Aug 14, 2012

Mrs. Sneed has always wanted to kayak, don't ask me why.  Kayaking is not something the locals are really big on around here.  Costco sell kayaks, but that is about your only choice around these parts when shopping for your kayak-related needs.

Maybe if you live in Ohio or New York or even a place like jolly old London, you can just load up the family kayak and have a paddle or whatever the act of kayaking is called.  Those places have lakes, rivers and streams.  I know this because I have Google Earth installed on my computer.

Out here, just north of the Mexican border, it is more complicated.  And by complicated, I mean darned near impossible to kayak.

This is a satellite photo of our fair city and the surrounding areas.  See anything that looks like water?  Don't be fooled by the blue objects in the bottom center of the image, they are copper mines.

Mrs. Sneed's kayak dream has been stoked by her kayaking enthusiast sister, who lives a mile or two from the Pacific Ocean and sends kayaking photos from time to time.

This all brings us to our cruise and the kayaking opportunity available to kayak dreamers.  We are signed up for a fun-filled kayak adventure in Ketchikan, which I'm told is a tourist town in Alaska.

Mrs. Sneed expressed concern that I might be "too big" to be allowed on the fun-filled kayaking adventure.  Specifically, that my weight would disallow us the opportunity to fulfill her dream.  The kayak people have a strict quarter of a ton limit.  Tight asses.

I wasn't actually over their weight limit technically, in my opinion. If they let me kayak naked and first thing in the morning, no problem...maybe.  But visions of being made to mount a scale in front of throngs of skinny people danced in my head.

"Nice try fatty, sit on the bench."

So, I have been trying to get myself in better shape, weight-wise. 

I use the term weight-wise because the lovely Mrs. Sneed has been doing real work toward getting in shape, exercising and such. She is losing weight and getting fit.  Show off.

Since May I have lost over 25lbs.  It turns out that if you substitute fruits for snack items and eat actual vegetables instead of  potato products and give up pizza as a staple, you lose weight without too much effort.  Who knew and why wasn't I told of this earlier?
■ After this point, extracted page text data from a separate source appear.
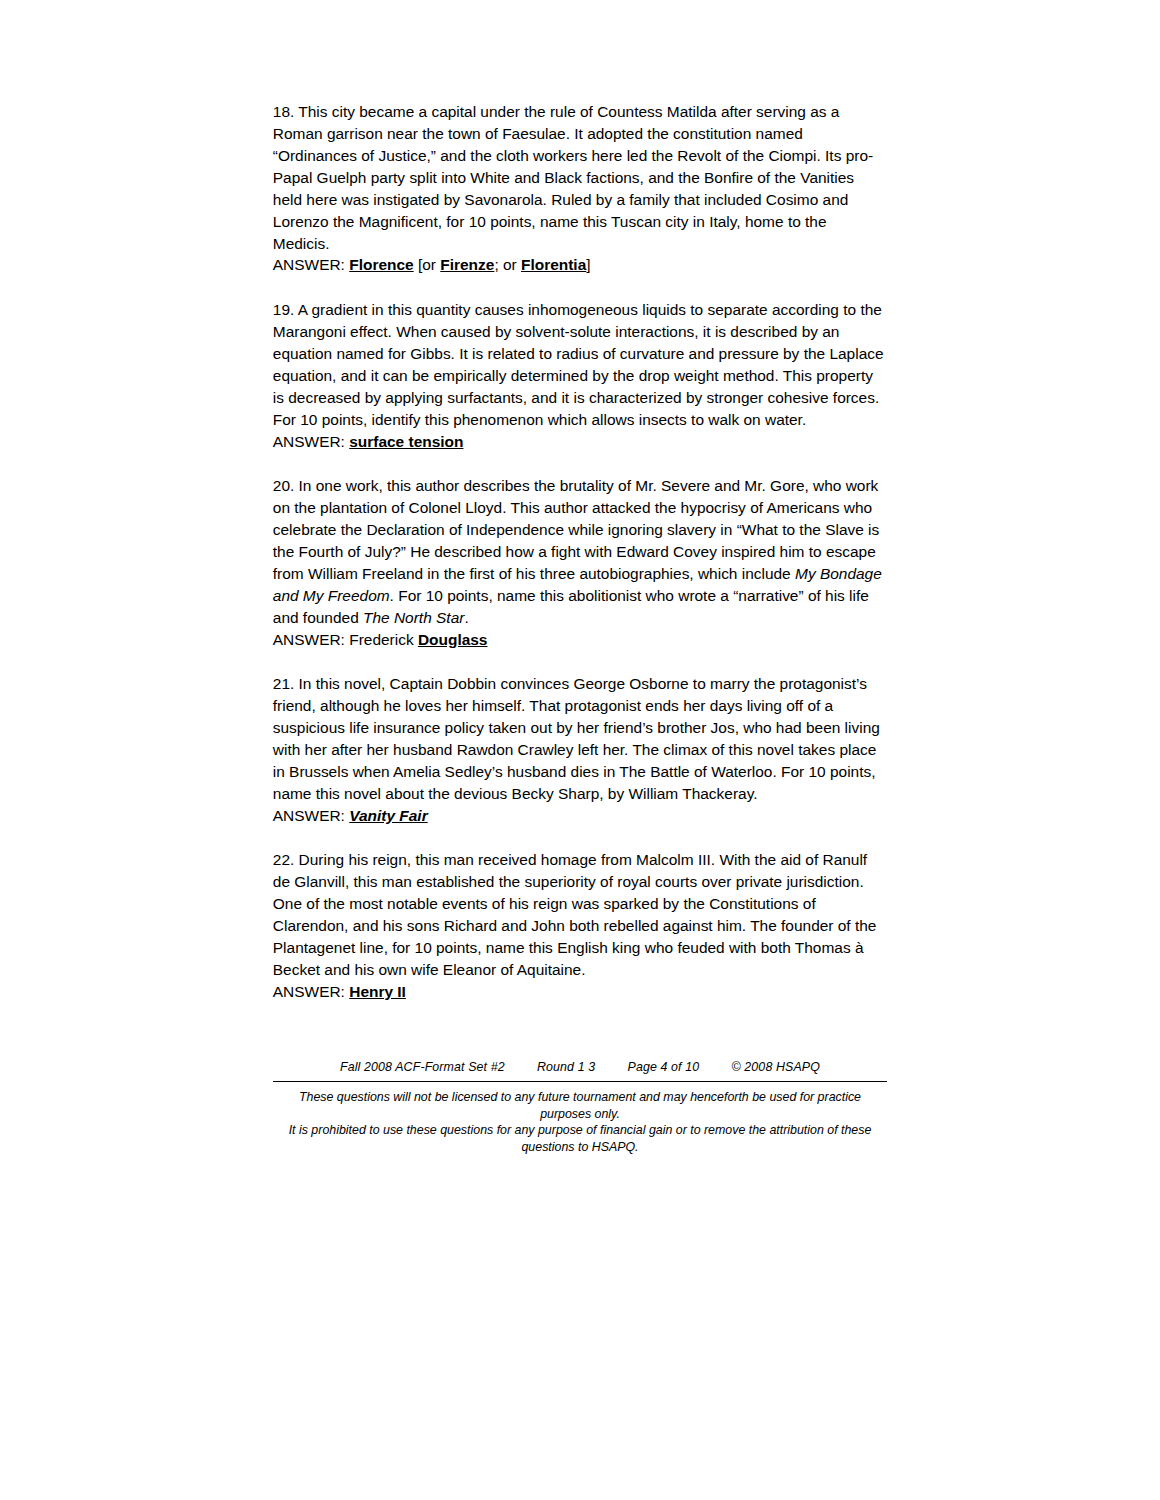18. This city became a capital under the rule of Countess Matilda after serving as a Roman garrison near the town of Faesulae. It adopted the constitution named “Ordinances of Justice,” and the cloth workers here led the Revolt of the Ciompi. Its pro-Papal Guelph party split into White and Black factions, and the Bonfire of the Vanities held here was instigated by Savonarola. Ruled by a family that included Cosimo and Lorenzo the Magnificent, for 10 points, name this Tuscan city in Italy, home to the Medicis.ANSWER: Florence [or Firenze; or Florentia]
19. A gradient in this quantity causes inhomogeneous liquids to separate according to the Marangoni effect. When caused by solvent-solute interactions, it is described by an equation named for Gibbs. It is related to radius of curvature and pressure by the Laplace equation, and it can be empirically determined by the drop weight method. This property is decreased by applying surfactants, and it is characterized by stronger cohesive forces. For 10 points, identify this phenomenon which allows insects to walk on water.ANSWER: surface tension
20. In one work, this author describes the brutality of Mr. Severe and Mr. Gore, who work on the plantation of Colonel Lloyd. This author attacked the hypocrisy of Americans who celebrate the Declaration of Independence while ignoring slavery in “What to the Slave is the Fourth of July?” He described how a fight with Edward Covey inspired him to escape from William Freeland in the first of his three autobiographies, which include My Bondage and My Freedom. For 10 points, name this abolitionist who wrote a “narrative” of his life and founded The North Star.ANSWER: Frederick Douglass
21. In this novel, Captain Dobbin convinces George Osborne to marry the protagonist’s friend, although he loves her himself. That protagonist ends her days living off of a suspicious life insurance policy taken out by her friend’s brother Jos, who had been living with her after her husband Rawdon Crawley left her. The climax of this novel takes place in Brussels when Amelia Sedley’s husband dies in The Battle of Waterloo. For 10 points, name this novel about the devious Becky Sharp, by William Thackeray.ANSWER: Vanity Fair
22. During his reign, this man received homage from Malcolm III. With the aid of Ranulf de Glanvill, this man established the superiority of royal courts over private jurisdiction. One of the most notable events of his reign was sparked by the Constitutions of Clarendon, and his sons Richard and John both rebelled against him. The founder of the Plantagenet line, for 10 points, name this English king who feuded with both Thomas à Becket and his own wife Eleanor of Aquitaine.ANSWER: Henry II
Fall 2008 ACF-Format Set #2 Round 1 3 Page 4 of 10 © 2008 HSAPQ
These questions will not be licensed to any future tournament and may henceforth be used for practice purposes only.
It is prohibited to use these questions for any purpose of financial gain or to remove the attribution of these questions to HSAPQ.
The only downside is that I'm still about 15 lbs overweight, at least according to those so-called "health experts".   But hey, according to the kayak guys I'm in the pink of health. And that is what matters.


 




 




Things in this blog represented to be fact, may or may not actually be true. The writer is frequently wrong, sometimes just full of it, but always judgmental and cranky

4 comments:

The Bug said...

Wow - good for you! I've been trying to lose weight too - but not all successfully. I'm only down 8 pounds in the same timeframe. Sigh.

Bella Rum said...

Your weight loss is admirable, but you don't fool me. I know you did it because you l-u-v Mrs. Sneed.

Costco sells kayaks? Who knew?

Steve Reed said...

Yeah, I wouldn't think of your neck of the woods as prime kayaking territory. I guess you could haul it up to Lake Powell or some such place. But Alaska -- now there's a place for kayaking.

I haven't seen much kayaking here, even in the Thames. It's much cleaner than it used to be, but my guess is it's still pretty grimy, at least here in the city. Maybe people take their kayaks upstream.

Congrats on the weight loss!

mouse (aka kimy) said...

my daughter bought a kayak in june and as a matter of fact is out right now kayaking some waters here in ohio!!!

have fun kayaking in ketchikan....a good title for a book perhaps by m.sneed.